I'm interested in FreeBSD but am quite confused on which hardware it supports, I did read the documentation and it confused me even more 

I'd like to know if it will support the following hardware and if will be able to use that for a print server, network storage, and network firewall and wireless access point.

Configuration:
AMD Athlon II x2 220
MSI 760GM-P33
1TB WD Caviar Green
Kingston HyperX 2GB DDR3-1333 CL9
*Wireless card (ASUS PCE-N13)
**Ethernet card: (TP-Link TG-3468)

* If FreeBSD can create a wireless access point.
** All internet traffic goes trough the server and the firewall on it blocks unwanted traffic.


----------



## wblock@ (Jun 3, 2011)

> AMD Athlon II x2 220
> MSI 760GM-P33
> 1TB WD Caviar Green
> Kingston HyperX 2GB DDR3-1333 CL9
> ...



Untested by me, but processor, sure.  Motherboard, yes, the Ethernet will be alc(4) (relatively rare, should be supported but testing first would be preferable).  The Green drives are 4K sectors, so align the partitions with them for performance.  Memory, sure.
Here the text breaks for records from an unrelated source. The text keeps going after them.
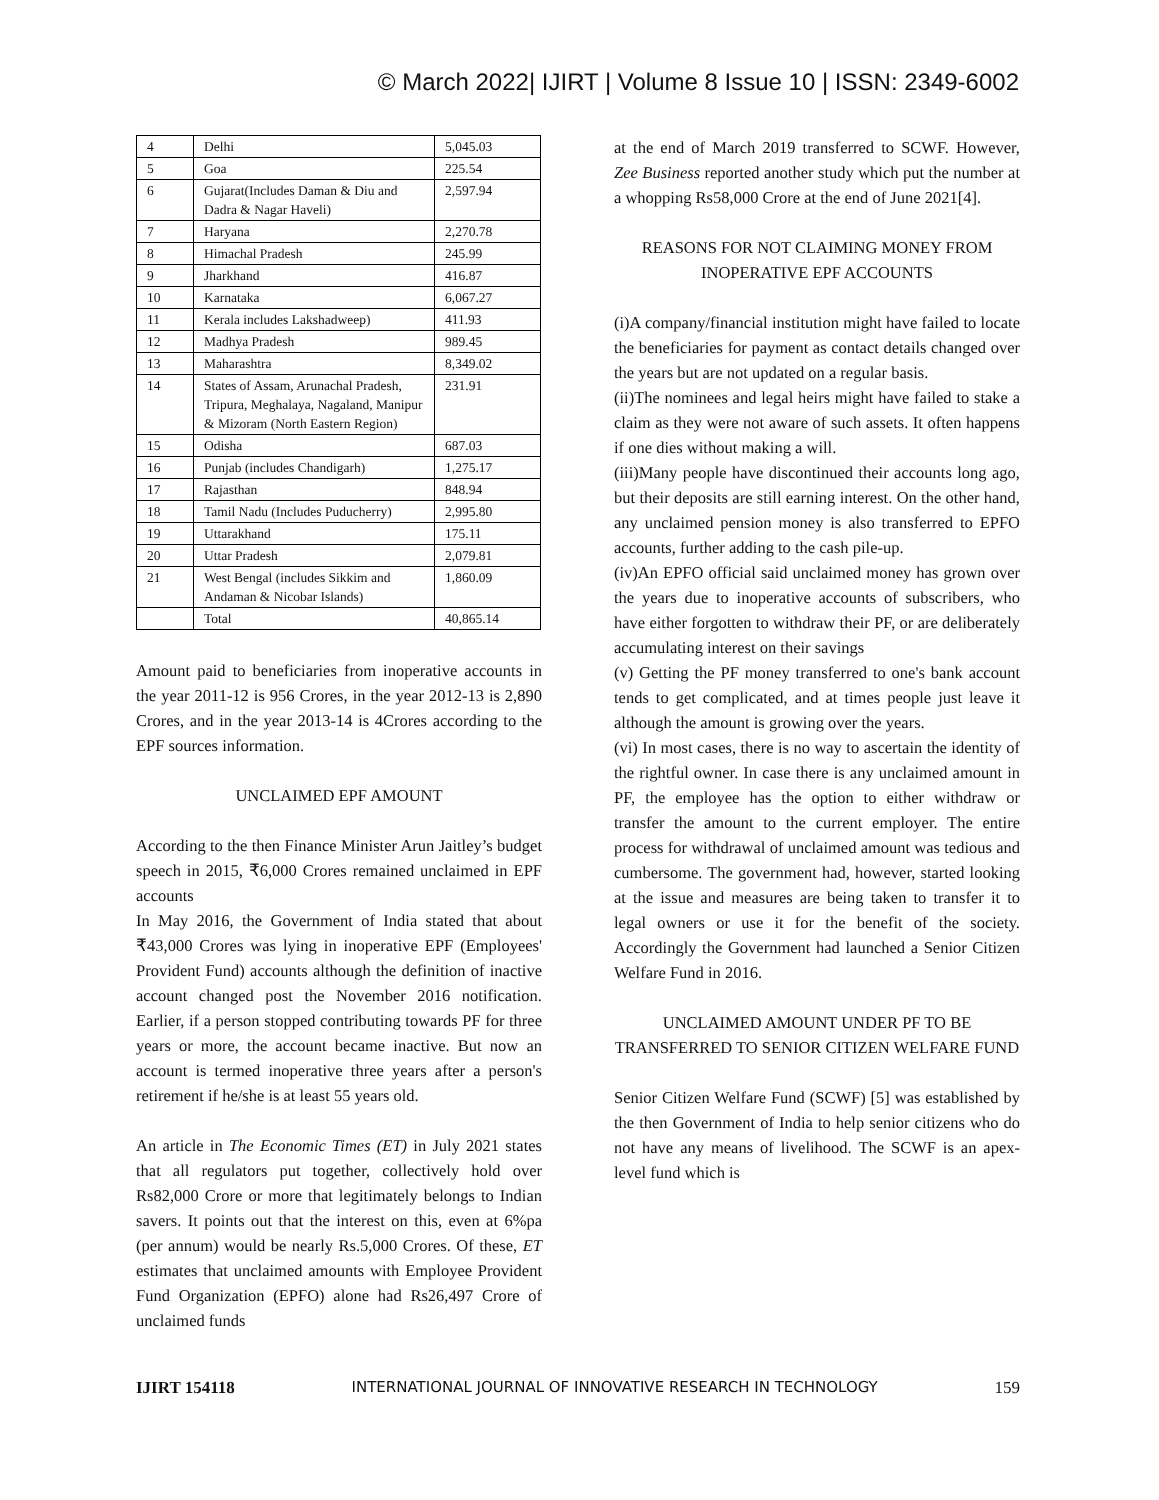© March 2022| IJIRT | Volume 8 Issue 10 | ISSN: 2349-6002
| 4 | Delhi | 5,045.03 |
| 5 | Goa | 225.54 |
| 6 | Gujarat(Includes Daman & Diu and Dadra & Nagar Haveli) | 2,597.94 |
| 7 | Haryana | 2,270.78 |
| 8 | Himachal Pradesh | 245.99 |
| 9 | Jharkhand | 416.87 |
| 10 | Karnataka | 6,067.27 |
| 11 | Kerala includes Lakshadweep) | 411.93 |
| 12 | Madhya Pradesh | 989.45 |
| 13 | Maharashtra | 8,349.02 |
| 14 | States of Assam, Arunachal Pradesh, Tripura, Meghalaya, Nagaland, Manipur & Mizoram (North Eastern Region) | 231.91 |
| 15 | Odisha | 687.03 |
| 16 | Punjab (includes Chandigarh) | 1,275.17 |
| 17 | Rajasthan | 848.94 |
| 18 | Tamil Nadu (Includes Puducherry) | 2,995.80 |
| 19 | Uttarakhand | 175.11 |
| 20 | Uttar Pradesh | 2,079.81 |
| 21 | West Bengal (includes Sikkim and Andaman & Nicobar Islands) | 1,860.09 |
| | Total | 40,865.14 |
Amount paid to beneficiaries from inoperative accounts in the year 2011-12 is 956 Crores, in the year 2012-13 is 2,890 Crores, and in the year 2013-14 is 4Crores according to the EPF sources information.
UNCLAIMED EPF AMOUNT
According to the then Finance Minister Arun Jaitley’s budget speech in 2015, ₹6,000 Crores remained unclaimed in EPF accounts
In May 2016, the Government of India stated that about ₹43,000 Crores was lying in inoperative EPF (Employees' Provident Fund) accounts although the definition of inactive account changed post the November 2016 notification. Earlier, if a person stopped contributing towards PF for three years or more, the account became inactive. But now an account is termed inoperative three years after a person's retirement if he/she is at least 55 years old.
An article in The Economic Times (ET) in July 2021 states that all regulators put together, collectively hold over Rs82,000 Crore or more that legitimately belongs to Indian savers. It points out that the interest on this, even at 6%pa (per annum) would be nearly Rs.5,000 Crores. Of these, ET estimates that unclaimed amounts with Employee Provident Fund Organization (EPFO) alone had Rs26,497 Crore of unclaimed funds
at the end of March 2019 transferred to SCWF. However, Zee Business reported another study which put the number at a whopping Rs58,000 Crore at the end of June 2021[4].
REASONS FOR NOT CLAIMING MONEY FROM INOPERATIVE EPF ACCOUNTS
(i)A company/financial institution might have failed to locate the beneficiaries for payment as contact details changed over the years but are not updated on a regular basis.
(ii)The nominees and legal heirs might have failed to stake a claim as they were not aware of such assets. It often happens if one dies without making a will.
(iii)Many people have discontinued their accounts long ago, but their deposits are still earning interest. On the other hand, any unclaimed pension money is also transferred to EPFO accounts, further adding to the cash pile-up.
(iv)An EPFO official said unclaimed money has grown over the years due to inoperative accounts of subscribers, who have either forgotten to withdraw their PF, or are deliberately accumulating interest on their savings
(v) Getting the PF money transferred to one's bank account tends to get complicated, and at times people just leave it although the amount is growing over the years.
(vi) In most cases, there is no way to ascertain the identity of the rightful owner. In case there is any unclaimed amount in PF, the employee has the option to either withdraw or transfer the amount to the current employer. The entire process for withdrawal of unclaimed amount was tedious and cumbersome. The government had, however, started looking at the issue and measures are being taken to transfer it to legal owners or use it for the benefit of the society. Accordingly the Government had launched a Senior Citizen Welfare Fund in 2016.
UNCLAIMED AMOUNT UNDER PF TO BE TRANSFERRED TO SENIOR CITIZEN WELFARE FUND
Senior Citizen Welfare Fund (SCWF) [5] was established by the then Government of India to help senior citizens who do not have any means of livelihood. The SCWF is an apex-level fund which is
IJIRT 154118 INTERNATIONAL JOURNAL OF INNOVATIVE RESEARCH IN TECHNOLOGY 159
ASUS PCE-N13 has a Ralink 2860 chipset.  Don't know about that.  Even if it has a FreeBSD driver, it may not be usable as an access point.  Search the forums.  Atheros is generally preferred, but newer 802.11n versions aren't fully supported yet.

TP-Link TG-3468 claims to be Realtek RTL8168B, handled by re(4).

A firewall/proxy/AP should not need a terabyte of disk or a fast processor.  Unless you already have the hardware, consider a cheap wireless router with dd-wrt for the AP function in combination with FreeBSD as a firewall and caching proxy.  Or look at pfSense for a prebuilt FreeBSD version.


----------



## Rogy (Jun 4, 2011)

Thank you for your reply 

Apologies to moderators for choosing wrong section.


I chose that configuration because it's actually cheaper than let's say Atom-based systems or the new AMD Fusion systems, and I chose 1TB HDD because I would like to use the system for network storage as well as for print server, network firewall and wireless access point.


----------